• [PROBLEM DESCRIPTION] Only the number is wanted: tally the lines below that contain the word "termice".

(Collected data)
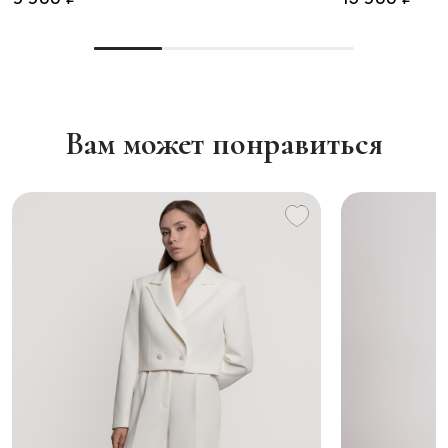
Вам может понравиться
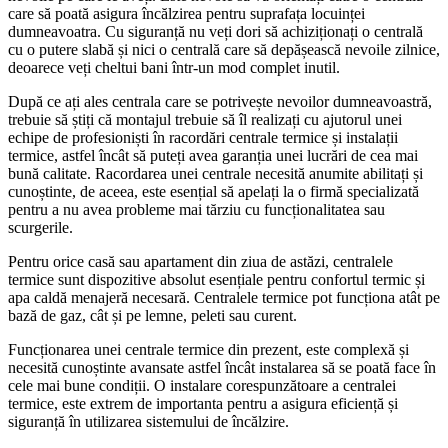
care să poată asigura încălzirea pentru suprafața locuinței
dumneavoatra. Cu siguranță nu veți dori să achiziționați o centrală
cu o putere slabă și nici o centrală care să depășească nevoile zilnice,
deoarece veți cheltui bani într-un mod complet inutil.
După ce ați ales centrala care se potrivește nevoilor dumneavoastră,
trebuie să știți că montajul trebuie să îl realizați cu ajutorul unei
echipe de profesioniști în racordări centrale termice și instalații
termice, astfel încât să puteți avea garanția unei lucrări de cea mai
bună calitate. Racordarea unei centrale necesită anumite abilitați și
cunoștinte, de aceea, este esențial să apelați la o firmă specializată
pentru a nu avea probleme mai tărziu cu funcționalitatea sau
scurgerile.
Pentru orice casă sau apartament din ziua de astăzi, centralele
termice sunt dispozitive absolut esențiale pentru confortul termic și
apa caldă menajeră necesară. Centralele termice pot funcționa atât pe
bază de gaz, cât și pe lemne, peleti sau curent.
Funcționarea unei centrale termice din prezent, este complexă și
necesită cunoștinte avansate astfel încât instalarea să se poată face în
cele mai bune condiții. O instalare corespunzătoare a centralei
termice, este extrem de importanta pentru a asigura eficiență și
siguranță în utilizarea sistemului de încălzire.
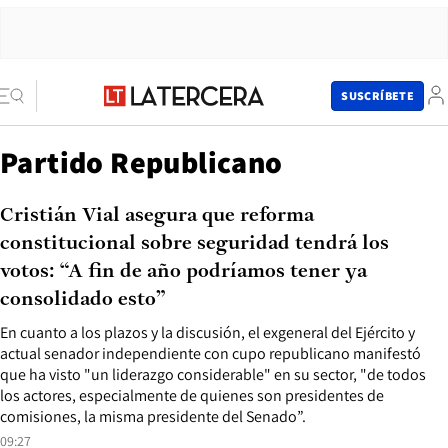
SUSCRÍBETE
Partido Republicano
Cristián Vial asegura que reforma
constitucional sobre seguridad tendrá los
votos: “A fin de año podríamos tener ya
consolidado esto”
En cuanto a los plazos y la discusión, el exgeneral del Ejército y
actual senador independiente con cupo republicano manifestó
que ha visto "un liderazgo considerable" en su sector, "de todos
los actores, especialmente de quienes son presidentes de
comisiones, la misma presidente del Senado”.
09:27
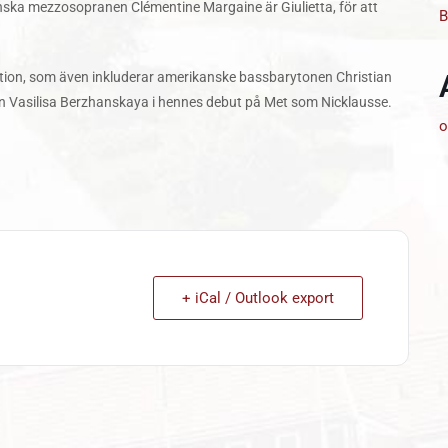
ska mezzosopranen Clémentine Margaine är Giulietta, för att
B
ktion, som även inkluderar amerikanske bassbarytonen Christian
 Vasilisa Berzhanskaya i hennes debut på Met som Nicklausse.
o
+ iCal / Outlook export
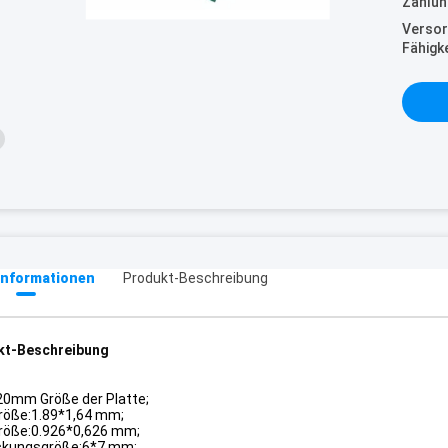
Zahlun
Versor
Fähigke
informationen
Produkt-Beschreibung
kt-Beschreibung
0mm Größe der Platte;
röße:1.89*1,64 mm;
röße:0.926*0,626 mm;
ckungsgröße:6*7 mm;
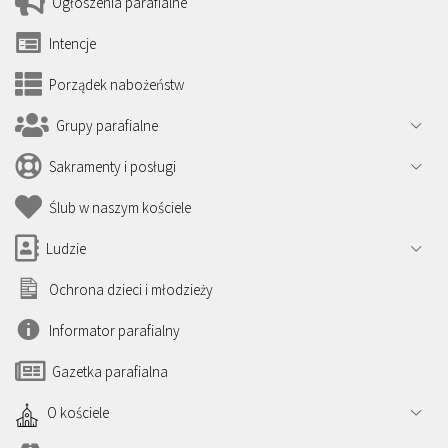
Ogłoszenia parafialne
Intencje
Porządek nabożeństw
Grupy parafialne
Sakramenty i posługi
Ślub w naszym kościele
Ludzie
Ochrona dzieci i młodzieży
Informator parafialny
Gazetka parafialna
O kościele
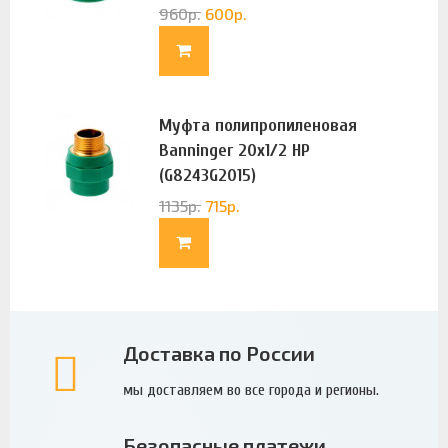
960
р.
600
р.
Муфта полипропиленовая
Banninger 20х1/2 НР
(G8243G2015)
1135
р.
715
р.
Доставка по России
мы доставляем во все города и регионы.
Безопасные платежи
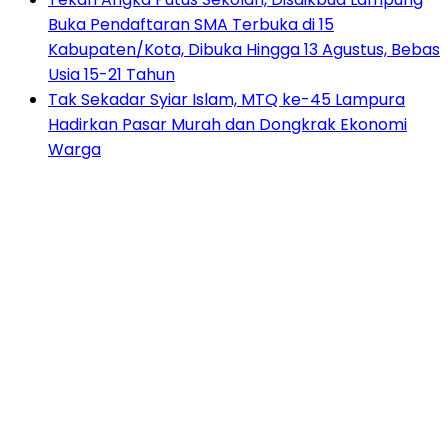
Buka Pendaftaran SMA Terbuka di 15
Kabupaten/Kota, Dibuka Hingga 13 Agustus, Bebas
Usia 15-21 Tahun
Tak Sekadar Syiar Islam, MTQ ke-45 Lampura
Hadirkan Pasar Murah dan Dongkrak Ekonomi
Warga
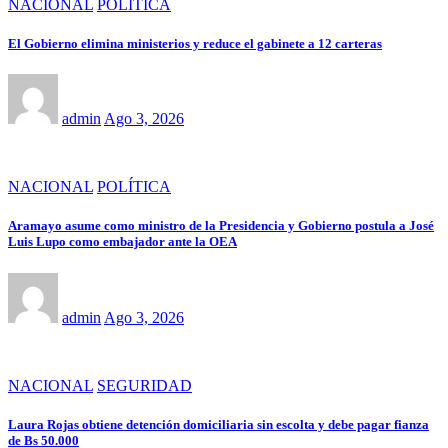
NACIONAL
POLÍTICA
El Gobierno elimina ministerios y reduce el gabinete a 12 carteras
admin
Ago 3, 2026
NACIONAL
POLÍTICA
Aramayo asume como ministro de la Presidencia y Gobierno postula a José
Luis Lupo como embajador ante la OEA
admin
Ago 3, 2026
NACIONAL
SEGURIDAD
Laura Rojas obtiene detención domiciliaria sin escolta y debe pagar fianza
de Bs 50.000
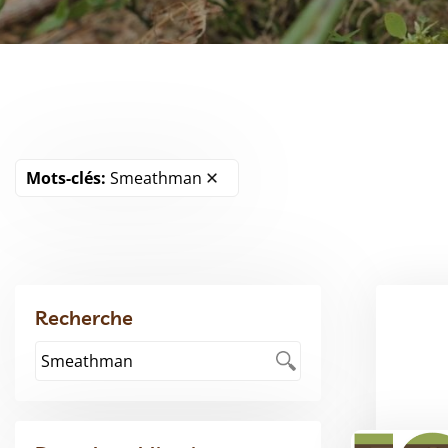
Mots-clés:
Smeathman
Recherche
...
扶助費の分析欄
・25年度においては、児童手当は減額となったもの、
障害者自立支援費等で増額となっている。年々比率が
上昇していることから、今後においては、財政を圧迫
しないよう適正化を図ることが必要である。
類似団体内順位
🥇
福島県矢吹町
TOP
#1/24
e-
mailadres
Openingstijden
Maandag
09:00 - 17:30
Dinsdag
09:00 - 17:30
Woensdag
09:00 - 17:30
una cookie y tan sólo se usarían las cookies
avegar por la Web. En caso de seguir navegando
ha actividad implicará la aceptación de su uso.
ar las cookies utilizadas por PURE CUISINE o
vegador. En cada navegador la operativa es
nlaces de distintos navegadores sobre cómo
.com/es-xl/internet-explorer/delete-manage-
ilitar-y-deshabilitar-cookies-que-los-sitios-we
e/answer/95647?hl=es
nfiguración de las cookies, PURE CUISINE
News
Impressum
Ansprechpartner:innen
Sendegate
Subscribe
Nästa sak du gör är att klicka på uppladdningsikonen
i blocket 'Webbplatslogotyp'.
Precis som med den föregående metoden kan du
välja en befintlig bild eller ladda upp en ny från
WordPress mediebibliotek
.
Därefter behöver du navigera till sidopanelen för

• [RESULT OF THE EXERCISE] 6